Alright, on to the Renfrew. I went with my bust measurement and made a size 8 throughout, which turned out to not be terribly off. This pattern is really wonderful. I have just started to do a lot of sewing with knits and the armbands, waistband, and neck banding are such nice finishes compared to the few narrow hems I’ve done on other garments. I used another knit from girlcharlee.com.
This was the first picture I took with the top on. I made a funny face because I don’t particularly like the way it fits. However, you can’t really tell in the picture because I had just pulled it down to fit properly.
So I had to take some more pictures to demonstrate my problems. I’m not quite sure how to fix it although I have a few guesses that I will try out (see below).

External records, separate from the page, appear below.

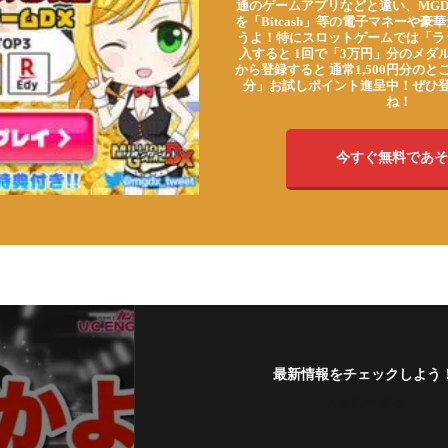
通のゲームアプリなどと違い、MG
を「Bitcash」等の電子マネーや
うよ！特にスロットゲームでは「ラ
入すると 1回で「3万円」分のメダル
から登録すると 通常1,500円分のとこ
分」お試しポイント進呈中！ぜひ
ね！
今すぐ無料であそ
最新情報をチェックしよう
フォローする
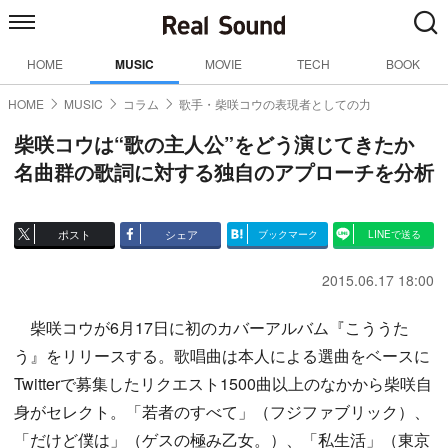
HOME
MUSIC
MOVIE
TECH
BOOK
HOME
MUSIC
コラム
歌手・柴咲コウの表現者としての力
柴咲コウは“歌の主人公”をどう演じてきたか
名曲群の歌詞に対する独自のアプローチを分析
ポスト
シェア
ブックマーク
LINEで送る
2015.06.17 18:00
柴咲コウが6月17日に初のカバーアルバム『こううた
う』をリリースする。歌唱曲は本人による選曲をベースに
Twitterで募集したリクエスト1500曲以上のなかから柴咲自
身がセレクト。「若者のすべて」（フジファブリック）、
「だけど僕は」（ゲスの極み乙女。）、「私生活」（東京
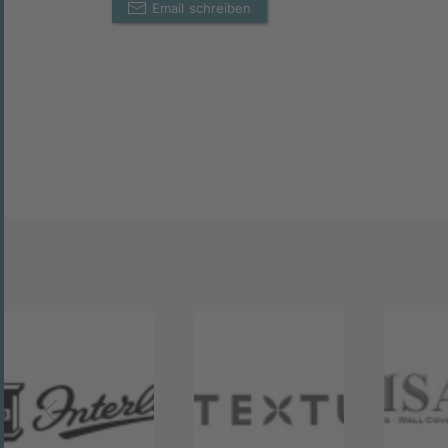
Email schreiben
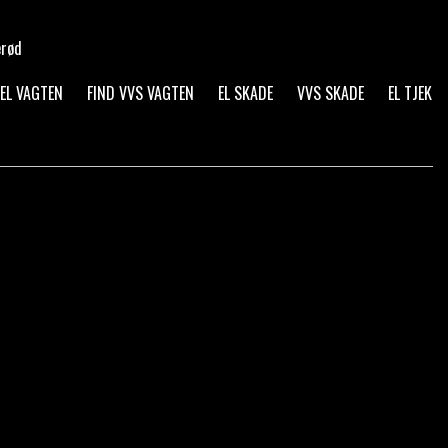
erød
 EL VAGTEN
FIND VVS VAGTEN
EL SKADE
VVS SKADE
EL TJEK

This is how it looks after pulling it down to fit well:
Since I had recently made a tank top based on Marcy Tilton’s Vogue 8904 that fits really great, I thought I’d compare the patterns near the shoulders and armscye. Just as others had mentioned on their blogs, it looks like the Renfrew top has a very high armscye which could be contributing to the bunching. Renfrew pattern is on top and Vogue 8904 below.
So I think that lowering the armscye will be my first attempt to fix the problem. I’ve never done an alteration like this before and armholes already frighten me so…this will be interesting.
I was actually surprised to find that my tank top was tighter across the bust than the tee. I had read on a few blogs that the bunching above the bust could be due to not having enough width at the bust and as a result the fabric naturally slides to where it is less stretched. Similarly to how a belt, without loops, will move to your natural waist instead of your hips.
Despite this bunching, I still really like the t-shirt and will wear it often. And honestly, I’m being over critical since I made the garment (as compared to purchasing it). I tried on many other purchased t-shirts after I finished my Renfrew and realized that I have these bunching problem on essentially all my tops so I should stop being such a spazz and perfectionist!